Shipps stayed at The Captain’s Quarters when she visited her aunt and uncle—Evelyn Kok, an artist, and Jan Kok, a professor. Eventually, Shipps bought the inn and a house and relocated. The inn was in considerable disrepair. She changed its name and began renovations.
“It needed new electric, plumbing, furniture, deck, everything,” Shipps said. The project was a success and she started other businesses, then decided it was time to sell the inn.
“The inn was a fine-tuned machine,” she said. “The staff was wonderful and knew what to do, and we had a tremendous amount of repeat guests who were extended family. So it didn’t need me anymore.”
The fine-tune was perfect for Durst and Brown.
“The inn is in great shape. It just needs some maintenance and upgrades,” said Durst, as she gave a tour that starts in the narrow lobby and dining area, formerly the post office and now equipped with antique counters, desk and hutch. Wide-plank flooring, worn by decades of footsteps, leads from the street through to a large back deck supported by pilings and surrounded by the sparkling sea, lobster boats plying the water in the distance, the air redolent with the salty tang of rockweed.
The back deck is a communal place of wooden staircases, small upper-story decks, and silvery cedar shingling. Nine oceanside rooms on two stories have double-doors or picture windows; inside, overstuffed couches, chairs, and desks face the harbor, beckoning guests to hours of gazing. Four village-side rooms overlook Main Street.
Shipps finished the rooms with half-height blond paneling and paint. Fireplaces in several rooms are refaced with brick and marble. Furnishings include antiques such as bedsteads, end tables, rugs, and trunks. The former barbershop still has the original tin ceiling and walls, built-in shelving and a tiny closet, all speaking of yesteryear, and a private deck. Each room is named after windjammers, such as Stephen Taber and Mary Day, which sail through the Deer Island Thoroughfare.
Upgrades will include new pilings on the main deck (view the inn’s Facebook page to watch progress). Durst and Brown enjoy cooking, and plan at some point to upgrade the kitchen. In the meantime, they expect to expand the menu to include tapas, and to get a liquor license.
Operating year-round, the inn draws guests in the winter for various reasons. A writer from Washington, D.C., enjoys relaxing here. There are business travelers, and city people who bring suitcases full of books. Everyone from local tourists to world travelers arrive during the high season. All year long, the area is popular with artists and photographers.

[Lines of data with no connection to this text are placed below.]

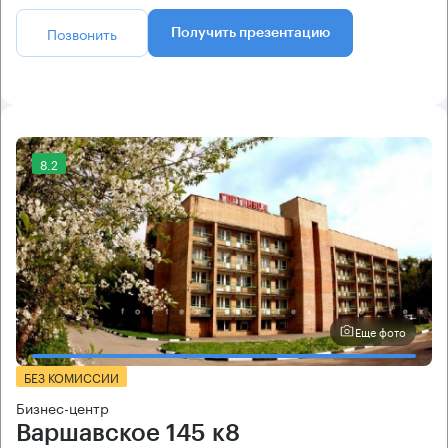
Позвонить
Получить презентацию
8.2
Еще фото
БЕЗ КОМИССИИ
Бизнес-центр
Варшавское 145 к8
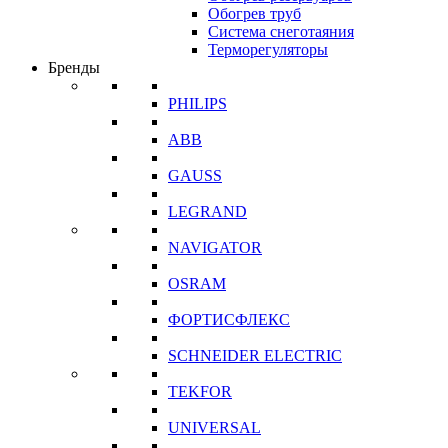
Обогрев труб
Система снеготаяния
Терморегуляторы
Бренды
PHILIPS
ABB
GAUSS
LEGRAND
NAVIGATOR
OSRAM
ФОРТИСФЛЕКС
SCHNEIDER ELECTRIC
TEKFOR
UNIVERSAL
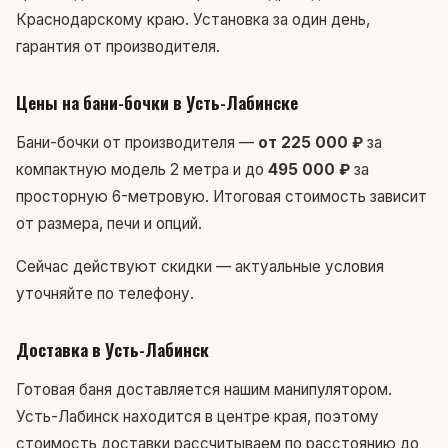
Краснодарскому краю. Установка за один день,
гарантия от производителя.
Цены на бани-бочки в Усть-Лабинске
Бани-бочки от производителя —
от 225 000 ₽
за
компактную модель 2 метра и до
495 000 ₽
за
просторную 6-метровую. Итоговая стоимость зависит
от размера, печи и опций.
Сейчас действуют скидки — актуальные условия
уточняйте по телефону.
Доставка в Усть-Лабинск
Готовая баня доставляется нашим манипулятором.
Усть-Лабинск находится в центре края, поэтому
стоимость доставки рассчитываем по расстоянию до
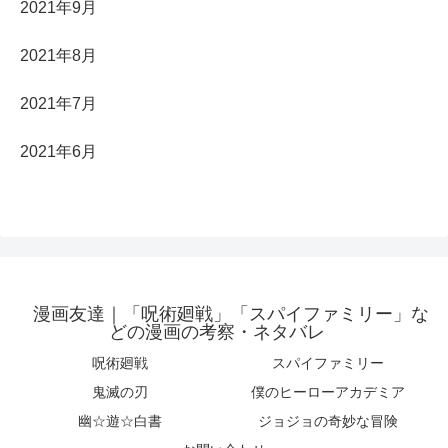
2021年9月
2021年8月
2021年7月
2021年6月
漫画友達｜「呪術廻戦」「スパイファミリー」な
どの漫画の考察・ネタバレ
呪術廻戦
スパイファミリー
鬼滅の刃
僕のヒーローアカデミア
幽☆遊☆白書
ジョジョの奇妙な冒険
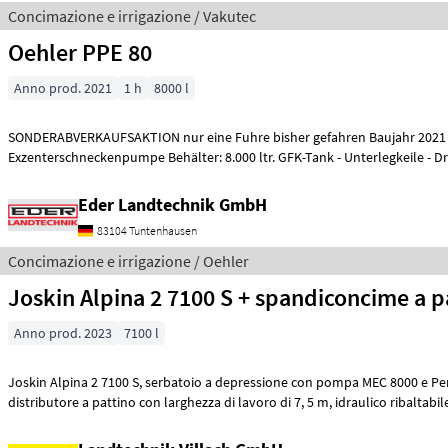
Concimazione e irrigazione / Vakutec
Oehler PPE 80
Anno prod. 2021
1 h
8000 l
SONDERABVERKAUFSAKTION nur eine Fuhre bisher gefahren Baujahr 2021
Exzenterschneckenpumpe Behälter: 8.000 ltr. GFK-Tank - Unterlegkeile - 
Schie
Eder Landtechnik GmbH
83104 Tuntenhausen
Concimazione e irrigazione / Oehler
Joskin Alpina 2 7100 S + spandiconcime a p
Anno prod. 2023
7100 l
Joskin Alpina 2 7100 S, serbatoio a depressione con pompa MEC 8000 e Pendislide Basic,
distributore a pattino con larghezza di lavoro di 7, 5 m, idraulico ribaltab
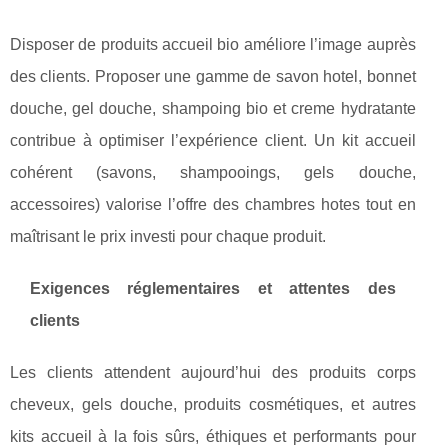
Disposer de produits accueil bio améliore l’image auprès
des clients. Proposer une gamme de savon hotel, bonnet
douche, gel douche, shampoing bio et creme hydratante
contribue à optimiser l’expérience client. Un kit accueil
cohérent (savons, shampooings, gels douche,
accessoires) valorise l’offre des chambres hotes tout en
maîtrisant le prix investi pour chaque produit.
Exigences réglementaires et attentes des
clients
Les clients attendent aujourd’hui des produits corps
cheveux, gels douche, produits cosmétiques, et autres
kits accueil à la fois sûrs, éthiques et performants pour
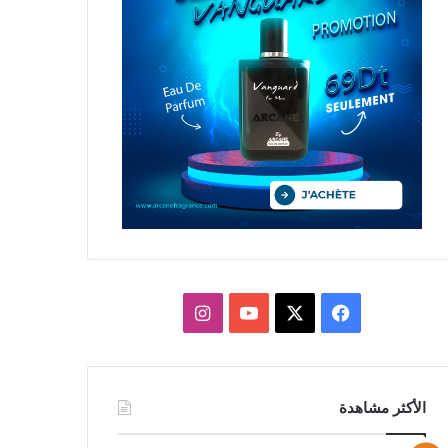
X
فيسبوك
يوتيوب
انستقرام
الأكثر مشاهدة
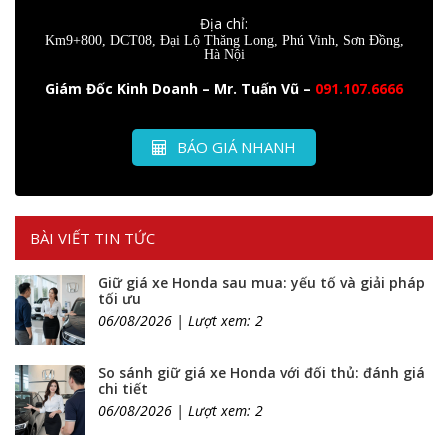
Địa chỉ:
Km9+800, DCT08, Đại Lộ Thăng Long, Phú Vinh, Sơn Đồng,
Hà Nội
Giám Đốc Kinh Doanh – Mr. Tuấn Vũ –
091.107.6666
BÁO GIÁ NHANH
BÀI VIẾT TIN TỨC
Giữ giá xe Honda sau mua: yếu tố và giải pháp
tối ưu
06/08/2026 | Lượt xem: 2
So sánh giữ giá xe Honda với đối thủ: đánh giá
chi tiết
06/08/2026 | Lượt xem: 2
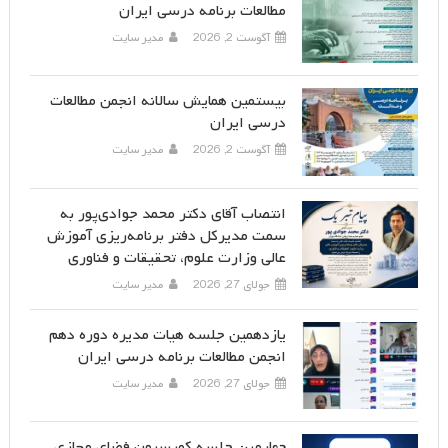
مطالعات برنامه درسی ایران
آگوست 2, 2026
مدیر سایت
بیستمین همایش سالانه انجمن مطالعات
درسی ایران
آگوست 2, 2026
مدیر سایت
انتصاب آقای دکتر محمد جوادی‌پور به
سمت مدیرکل دفتر برنامه‌ریزی آموزش
عالی وزارت علوم، تحقیقات و فناوری
جولای 27, 2026
مدیر سایت
یازدهمین جلسه هیات مدیره دوره دهم
انجمن مطالعات برنامه درسی ایران
جولای 27, 2026
مدیر سایت
چهارمین جلسه کمیسیون فضای مجازی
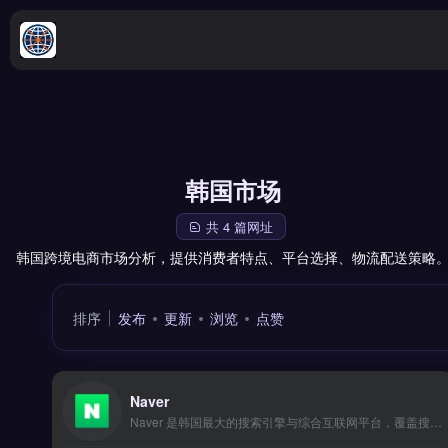
韩国市场
共 4 篇网址
韩国跨境电商市场分析，提供消费者特点、平台选择、物流配送策略
排序
发布
更新
浏览
点赞
Naver
Naver 是韩国最大的搜索引擎与综合互联网平台，覆盖搜索、购物、支付与本地生活服务。核心功能包括 Naver Shopping 电商整合、Naver Pay 支付接入以及广告投放系统，帮助品牌触达韩国消费者。适合计划进入韩国市场的跨境电商卖家与品牌方，尤其是需要本地化运营与流量曝光的团队。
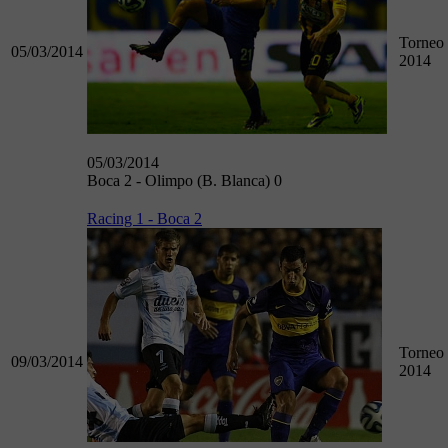
Torneo 
05/03/2014
2014
05/03/2014
Boca 2 - Olimpo (B. Blanca) 0
Racing 1 - Boca 2
Torneo 
09/03/2014
2014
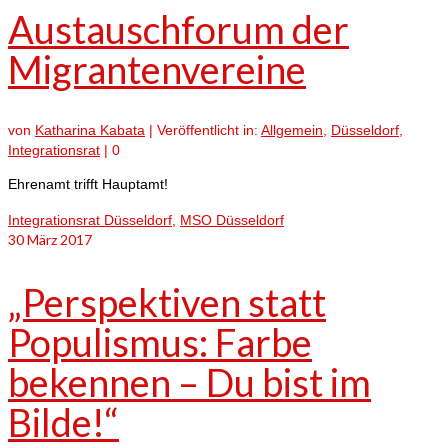
Austauschforum der
Migrantenvereine
von
Katharina Kabata
|
Veröffentlicht in:
Allgemein
,
Düsseldorf
,
Integrationsrat
|
0
Ehrenamt trifft Hauptamt!
Integrationsrat Düsseldorf
,
MSO Düsseldorf
30
März 2017
„Perspektiven statt
Populismus: Farbe
bekennen – Du bist im
Bilde!“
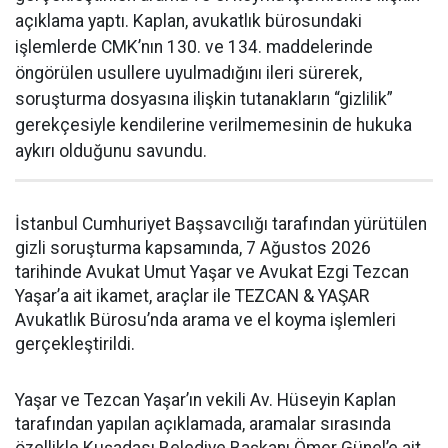
açıklama yaptı. Kaplan, avukatlık bürosundaki
işlemlerde CMK’nın 130. ve 134. maddelerinde
öngörülen usullere uyulmadığını ileri sürerek,
soruşturma dosyasına ilişkin tutanakların “gizlilik”
gerekçesiyle kendilerine verilmemesinin de hukuka
aykırı olduğunu savundu.
İstanbul Cumhuriyet Başsavcılığı tarafından yürütülen
gizli soruşturma kapsamında, 7 Ağustos 2026
tarihinde Avukat Umut Yaşar ve Avukat Ezgi Tezcan
Yaşar’a ait ikamet, araçlar ile TEZCAN & YAŞAR
Avukatlık Bürosu’nda arama ve el koyma işlemleri
gerçekleştirildi.
Yaşar ve Tezcan Yaşar’ın vekili Av. Hüseyin Kaplan
tarafından yapılan açıklamada, aramalar sırasında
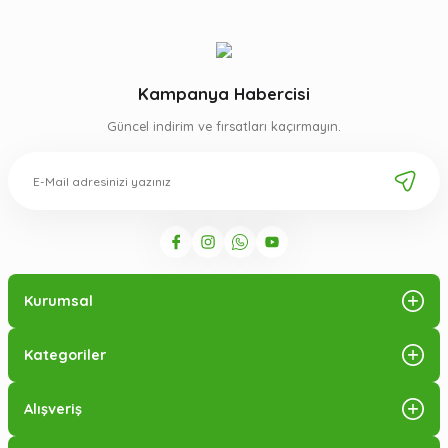
Kampanya Habercisi
Güncel indirim ve fırsatları kaçırmayın.
Kurumsal
Kategoriler
Alışveriş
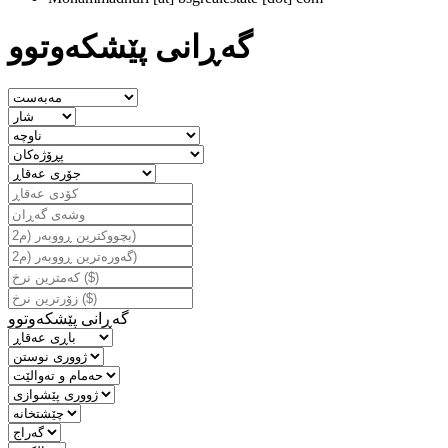
گه‌ڕانی پێشكه‌وتوو
گه‌ڕانی پێشكه‌وتوو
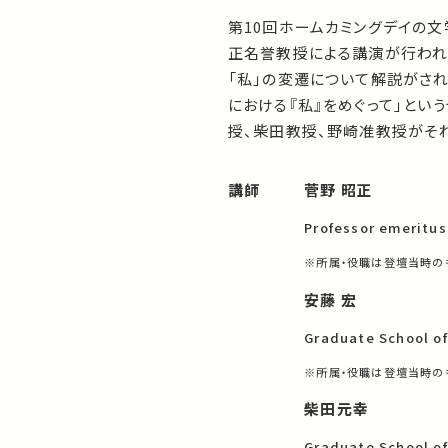
第10回ホームカミングデイの
正名誉教授による講演が行われ
「私」の変遷について解説がさ
における『私』をめぐって」とい
授、柴田教授、野崎准教授がそ
講師
菅野 昭正
Professor emeritus
※所属・役職は登壇当時の
安藤 宏
Graduate School o
※所属・役職は登壇当時の
柴田元幸
Graduate School o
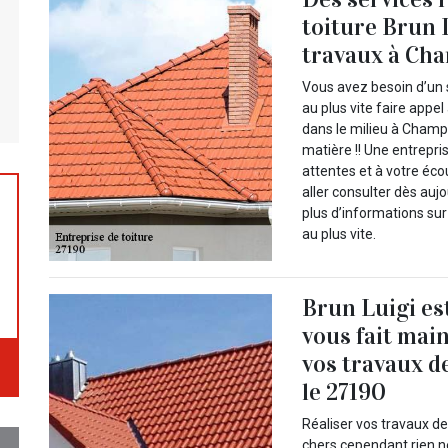
toiture Brun 
travaux à Cha
Vous avez besoin d’un 
au plus vite faire appe
dans le milieu à Champ
matière !! Une entrepri
attentes et à votre éc
aller consulter dès aujo
plus d’informations su
au plus vite.
Brun Luigi es
vous fait mai
vos travaux d
le 27190
Réaliser vos travaux d
chers cependant rien ne 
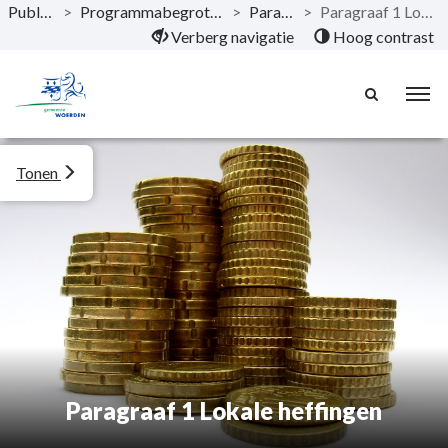
Publicaties
>
Programmabegroting 2020 - 2023
>
Paragrafen
>
Paragraaf 1 Lokale heffingen
Naar hoofdinhoud
Verberg navigatie
Hoog contrast
Tonen
Paragraaf 1 Lokale heffingen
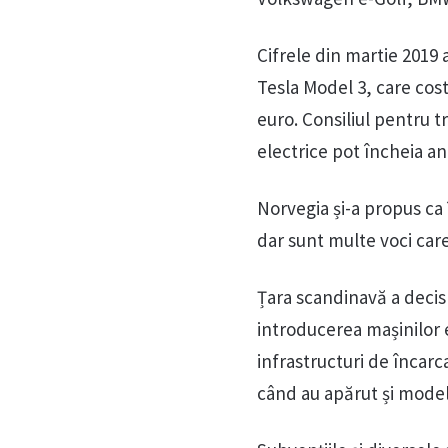
Cifrele din martie 2019 
Tesla Model 3, care cost
euro. Consiliul pentru t
electrice pot încheia an
Norvegia și-a propus ca
dar sunt multe voci car
Țara scandinavă a decis
introducerea mașinilor e
infrastructuri de încarc
când au apărut și model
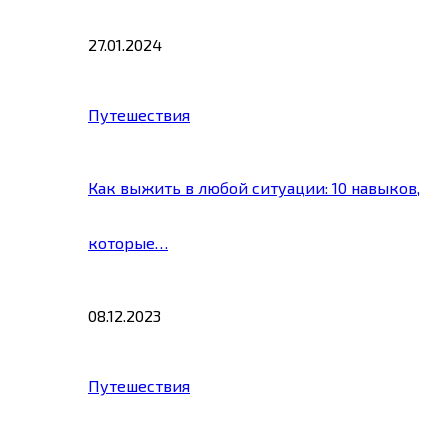
27.01.2024
Путешествия
Как выжить в любой ситуации: 10 навыков,
которые…
08.12.2023
Путешествия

“Since we’ve been here, we’ve had two or three photographers a day who use the inn as a base to take pictures of the coast,” said Brown.
In Pittsburgh, Brown and Durst had a house on a quarter-acre lot, and a big garden.
“We kept thinking we were looking for a big, traditional, Victorian house and a yard where we could grow herbs to make breakfast,” said Durst. “So it’s almost like we got everything we thought we didn’t want when we got here—a lot more rooms, no land to garden. But it’s everything we want, and more.”